Both coaches share a head coach- Hayden Fry spent 10 losing years at SMU, before coming to what was then North Texas State, and taking the program to unprecedented heights, though he never went to a bowl game, despite back-to-back years of 10-1 and 9-2 in his final years at the program.

It should be a rivalry - private, Methodist school in the heart of University Park (where the uber-rich in Dallas live), versus the big, small but mighty former teacher's college turned burgeoning university in a formerly small town at the north edge of the Dallas-Fort Worth Metroplex. A matchup that former North Texas coach Matt Simon said in 1994, after a two-year break in the series:

I'd like to play because I think we could beat them, and my players feel the same way. If they'd like to play on a Safeway parking lot... just give us a date and time."

To outsiders, it's a lopsided series, with SMU leading 28-4-1 all time. The past 4 matchups, however (played in 1990, 1992, 2006 and 2007), have the teams deadlocked at 2 games apiece

UNT fans want SMU to be their rival. SMU fans say TCU is their rival. However, SMU fans speak of UNT in a way an older sibling speaks of his fast rising brother. Older UNT fans say SMU was the reason the school didn't receive a bid to the Southwest Conference in the 1970's.
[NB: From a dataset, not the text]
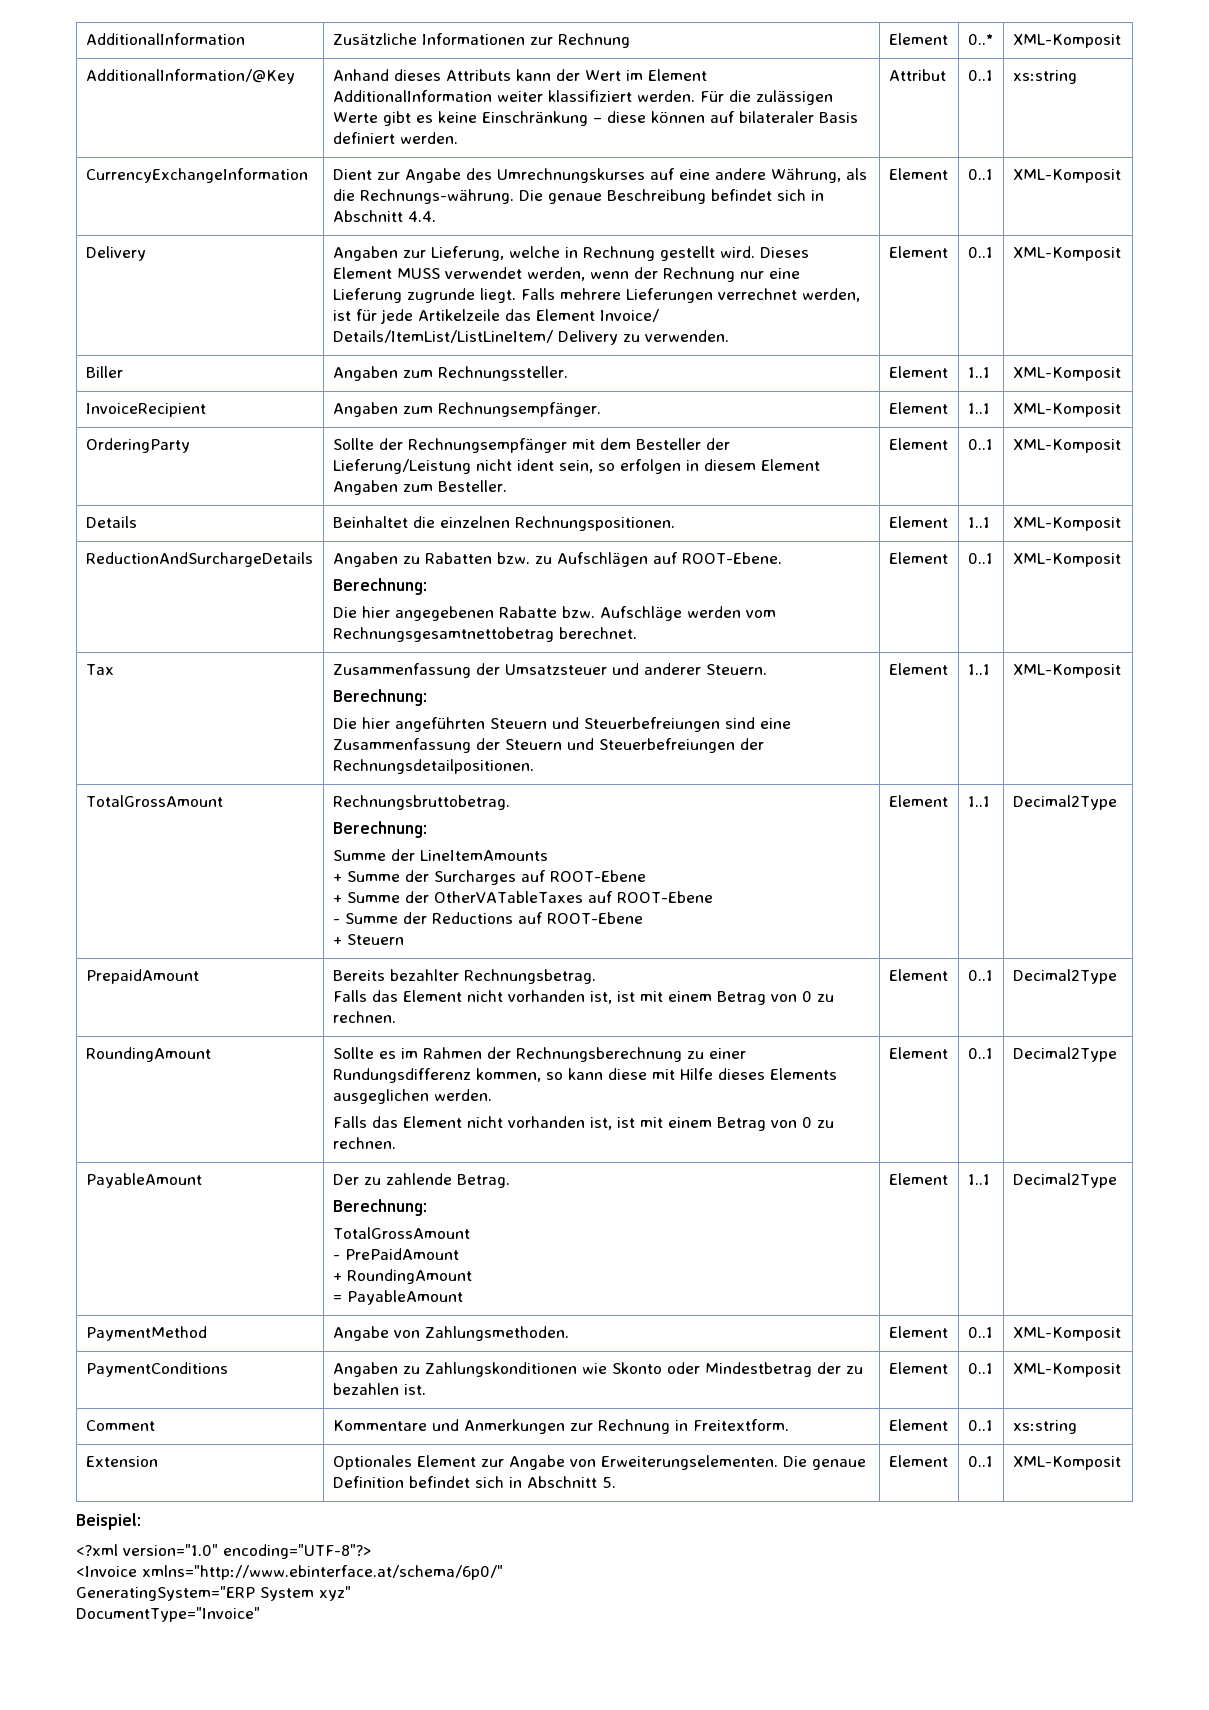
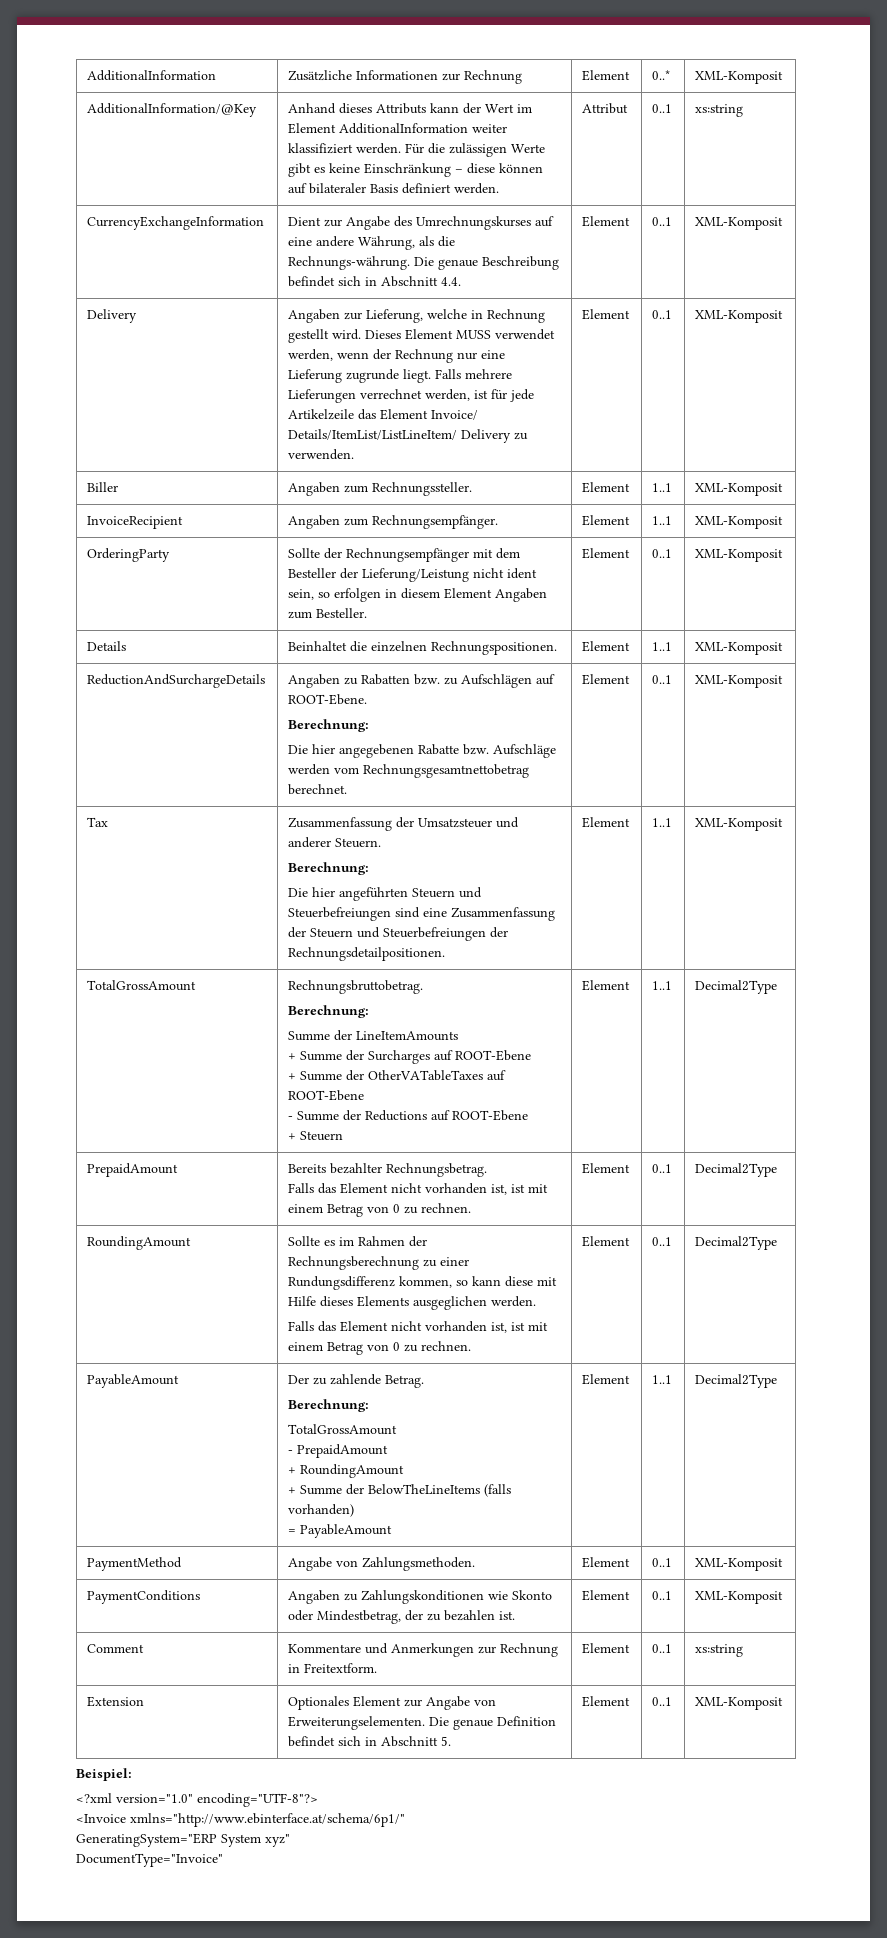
[344,1248,459,1260] PrePaidAmount -> [297,1444,389,1458] PrepaidAmount
(472, 1276) none -> [288,1484,512,1497] [288,1504,355,1517] // + Summe der BelowTheLineItems (falls vorhanden)
[704,1362,812,1377] Mindestbetrag -> [317,1610,402,1624] Mindestbetrag,
[142,1565,503,1580] xmlns="http://www.ebinterface.at/schema/6p0/" -> [130,1813,405,1827] xmlns="http://www.ebinterface.at/schema/6p1/"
Older SMU fans pine for the days when their conference schedule included Texas, Texas A&M, and Texas Tech.

Academically (and it pains me to say this as an alumnus of North Texas), the schools are a world apart. SMU has a prestigious law school, and the Cox MBA program is one of the top 20 in the nation. UNT has always been known for its arts program. The students who apply to both schools come from different backgrounds (though transfers happen frequently between the two schools). Denton likes to bill itself as a little Austin. University Park likes to bill itself as a little..... Wall Street?

This is game that award-winning Dallas broadcaster (and UNT alum) George Dunham says is "personal". SMU fans try to play the game off as nothing more than another game, but if they lose all hell might break loose on Mockingbird Lane.

One school says it's a rivalry. One school says it isn't. So you tell me, is the first game of a ten game series between the teams the start of something bigger?